In short, a lot remains unclear, but 2024’s existing trends certainly don’t all suggest a region spiraling into 2025.
2024’s positive trends:
- Mobility and visitation continue to activate the region.
- While not back to full health, Greater Washington is showing more activity and momentum than it has in years.
- Mobility data, captured by pedestrian and driver activity, showed its strongest growth in years in Downtown D.C. and urban pockets of Arlington and Alexandria.
- Tourism and hotel occupancies are as high as they have been since pre-pandemic.
One-year Changes in Regional Mobility of Residents and Visitors
- The job market remains tight and stable.
- The region’s unemployment rate ticked slightly higher in 2024 (3.1%, September 2024), but is still well-below the 10-year pre-pandemic average from 2010-2019 (4.7%) and remains below that of other major, peer metro areas.
- The number of job openings in the region remained elevated in 2024, roughly 64% higher than the 10-year pre-pandemic average from 2010-2019.
- Residential real estate demand remains strong.
- The Residential Real Estate component of the REVIVE index improved measurably in 2024 and was near its highest level on record, outside of a brief burst of activity in 2021.
- Demand for Greater Washington’s apartment units improved in 2024 and had one of its best quarters on record in Q3. Average rents ascended to all-time highs.
- The average home price in Greater Washington continued to rise in 2024, breaking new records.
- Low residential home sale activity, pockets of multifamily distress, and affordability issues still weighed on residential real estate.
Residential Real Estate Component
2024’s negative trends:
- Local federal government contract spending stalled.
- Local procurement of federal government contracts stalled over the last year, especially from research and innovation offices of key agencies. Through October 2024, local contracts totaled 1.2% less than the same time period last year, a stark contrast from prior years when local contract procurement grew roughly 65% between 2017 and 2022.
- The recent slowdown reasserts the vulnerability of the region’s overreliance on the federal government, only to be targeted by the new administration for further cuts.
- The region’s office market challenges deteriorated, straining local tax coffers and dampening vibrancy.
- The REVIVE index’s Commercial Real Estate component sank to its lowest levels in over a decade as the effect of higher interest rates continued to take a toll on values and transactions, most of the declines originating from the region’s abundance of office buildings. In 2025, there should be some signs of improvement, but a considerable amount of the office market will remain in distress.
Commercial Real Estate Component
Greater Washington’s Vibrancy in 2025:
As 2025 approaches, the following are a few of the dynamics we are closely watching that will impact the future of the Greater Washington’s vibrancy.
- The severity of potential federal government cutbacks. Clearly, the major downside risk for the region in 2025 that could drain significant resources out of the region.

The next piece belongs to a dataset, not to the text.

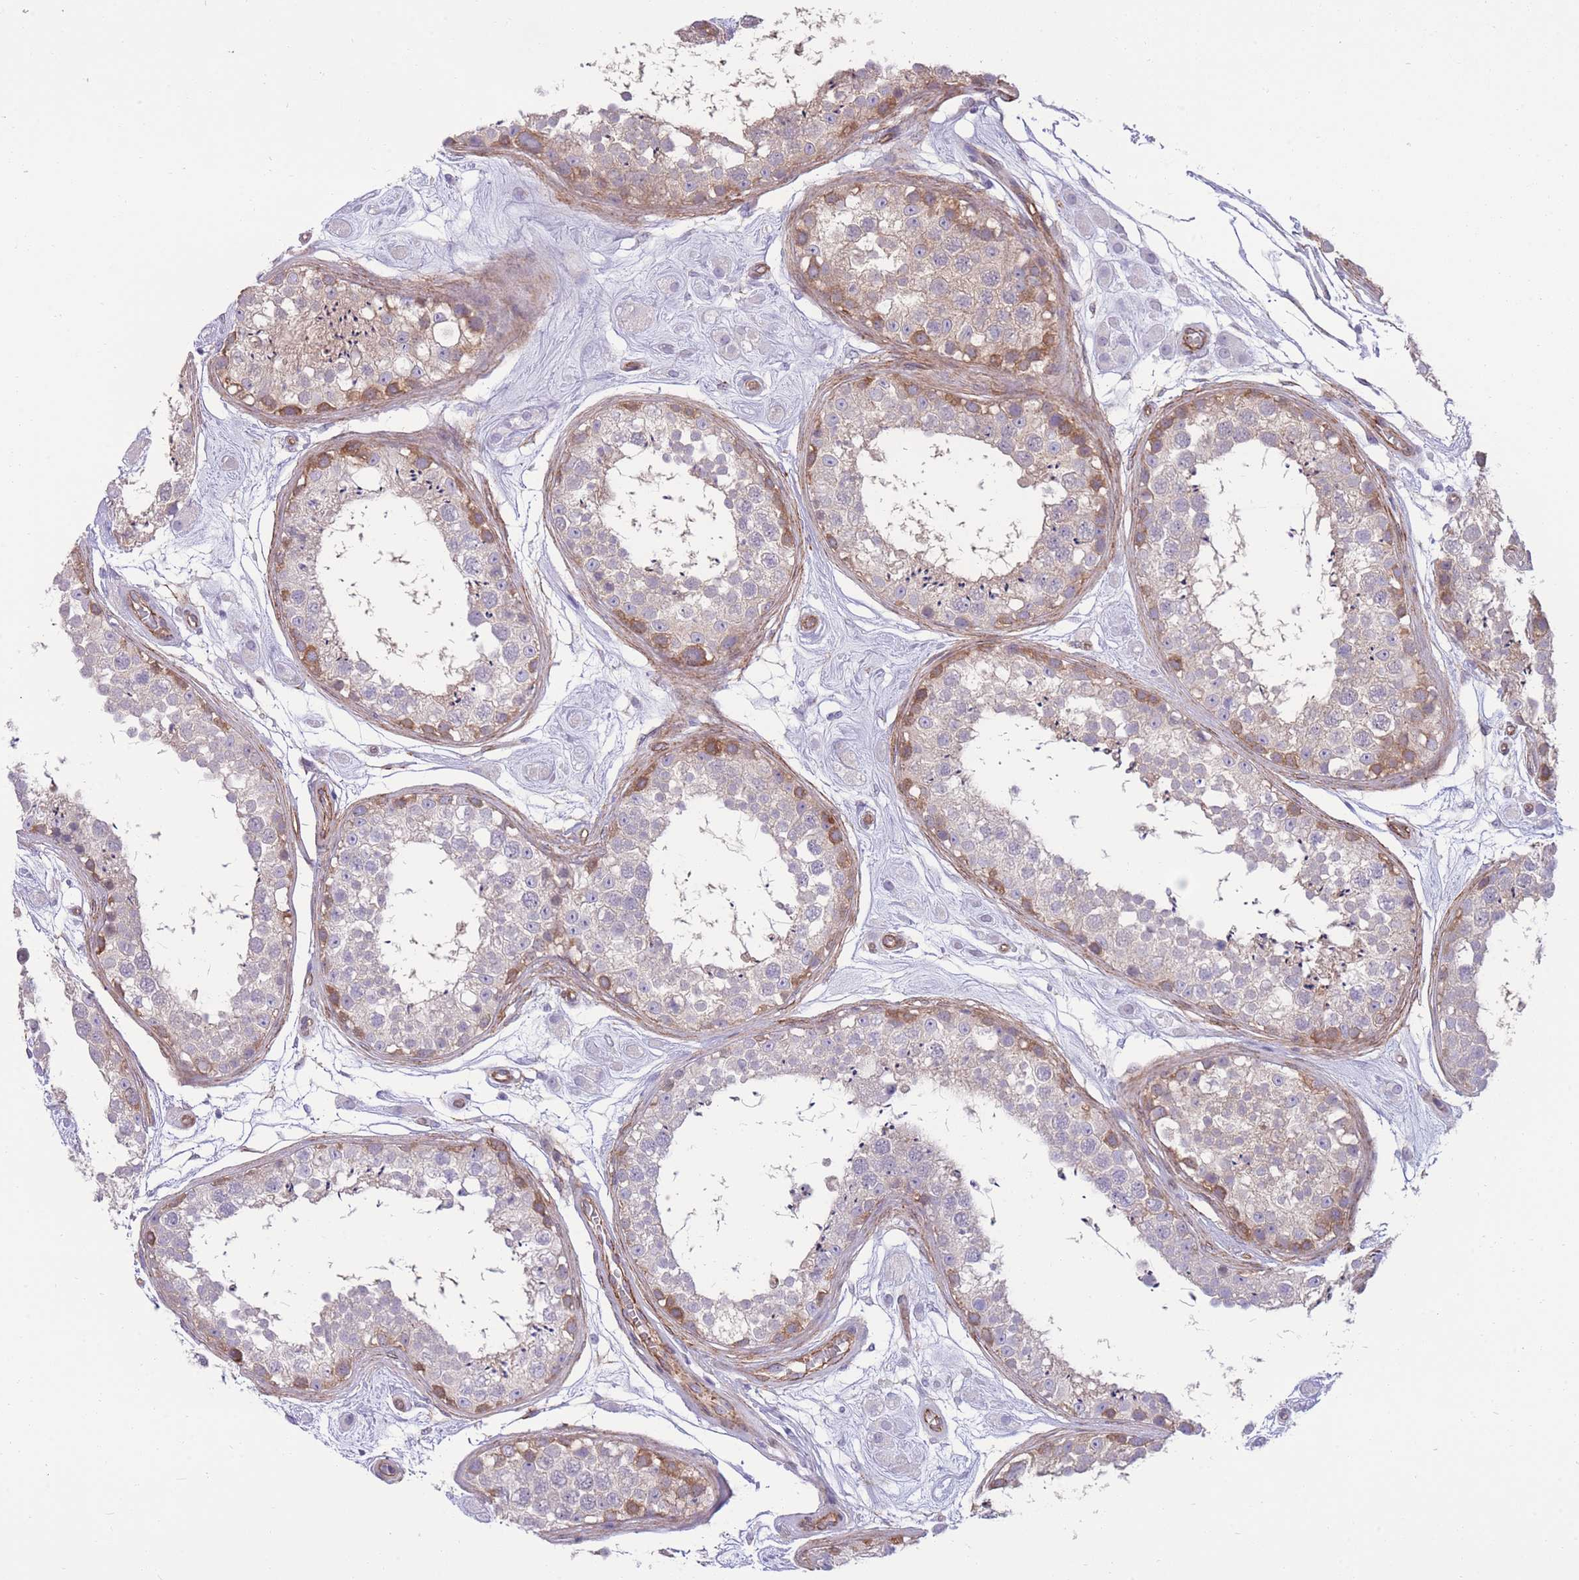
{"staining": {"intensity": "moderate", "quantity": "<25%", "location": "cytoplasmic/membranous"}, "tissue": "testis", "cell_type": "Cells in seminiferous ducts", "image_type": "normal", "snomed": [{"axis": "morphology", "description": "Normal tissue, NOS"}, {"axis": "topography", "description": "Testis"}], "caption": "DAB (3,3'-diaminobenzidine) immunohistochemical staining of benign human testis reveals moderate cytoplasmic/membranous protein expression in approximately <25% of cells in seminiferous ducts.", "gene": "RGS11", "patient": {"sex": "male", "age": 25}}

- Federal government return-to-work measures. Will there be mass resignations? Or will stagnant pockets of the region become enlivened again with more workers back to the office?
- Tax cuts and a potentially reinvigorated private sector. How might tax cuts and efforts to spark the business sector boost regional activity.

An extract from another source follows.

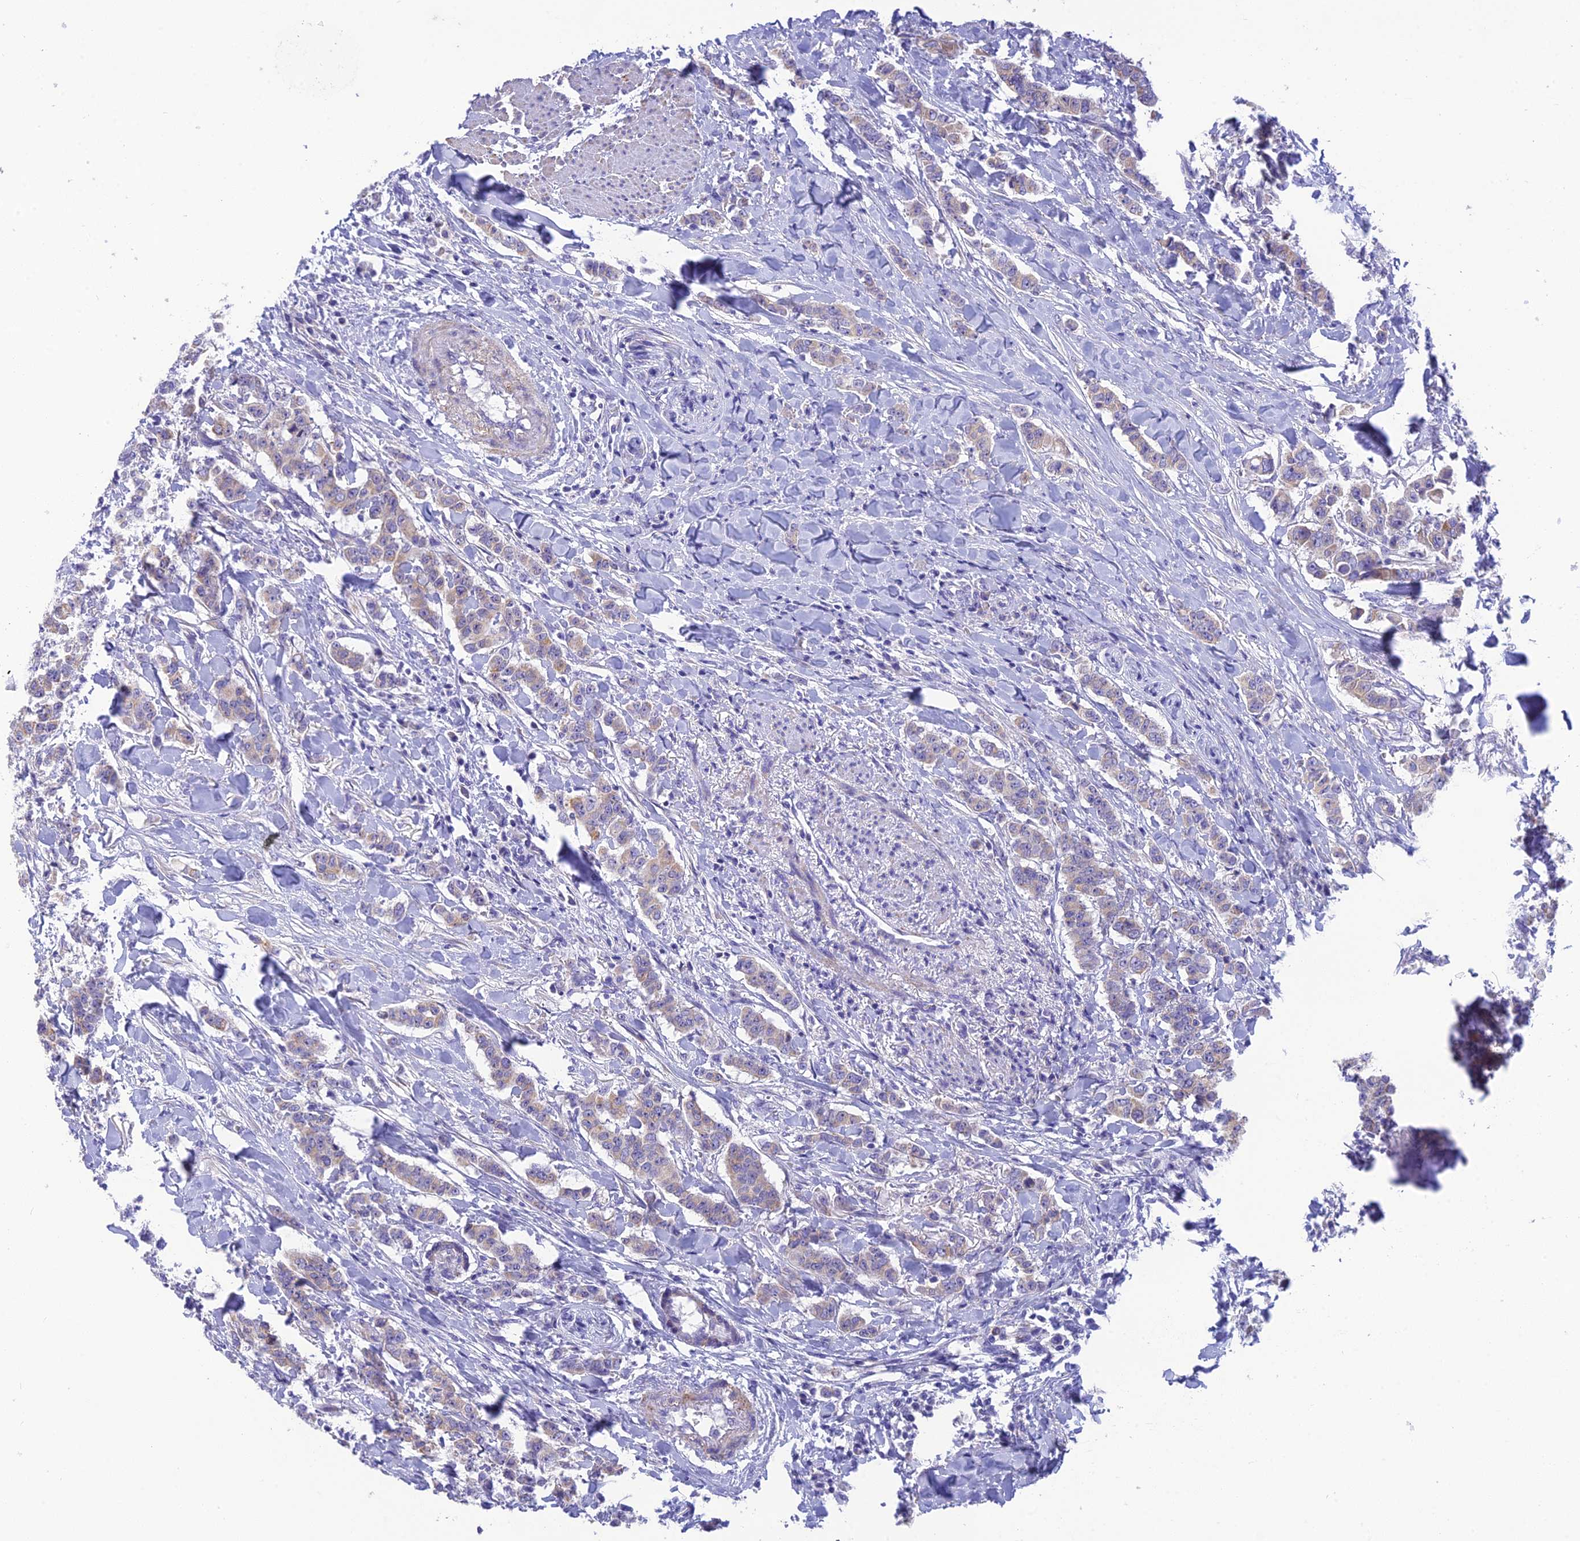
{"staining": {"intensity": "weak", "quantity": "25%-75%", "location": "cytoplasmic/membranous"}, "tissue": "breast cancer", "cell_type": "Tumor cells", "image_type": "cancer", "snomed": [{"axis": "morphology", "description": "Duct carcinoma"}, {"axis": "topography", "description": "Breast"}], "caption": "Immunohistochemistry micrograph of breast cancer stained for a protein (brown), which exhibits low levels of weak cytoplasmic/membranous positivity in about 25%-75% of tumor cells.", "gene": "HSD17B2", "patient": {"sex": "female", "age": 40}}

- Inflation and interest rates. Our assumption is still for slightly lower interest rates, but how potential tax cuts and tariffs stimulate inflation and affect that assumption will be monitored closely.
- The office market. Other markets are seeing some improving signs of demand – could Greater Washington’s private sector spark some activity in 2025? Will the slight decline in interest rates stabilize recent declines in values?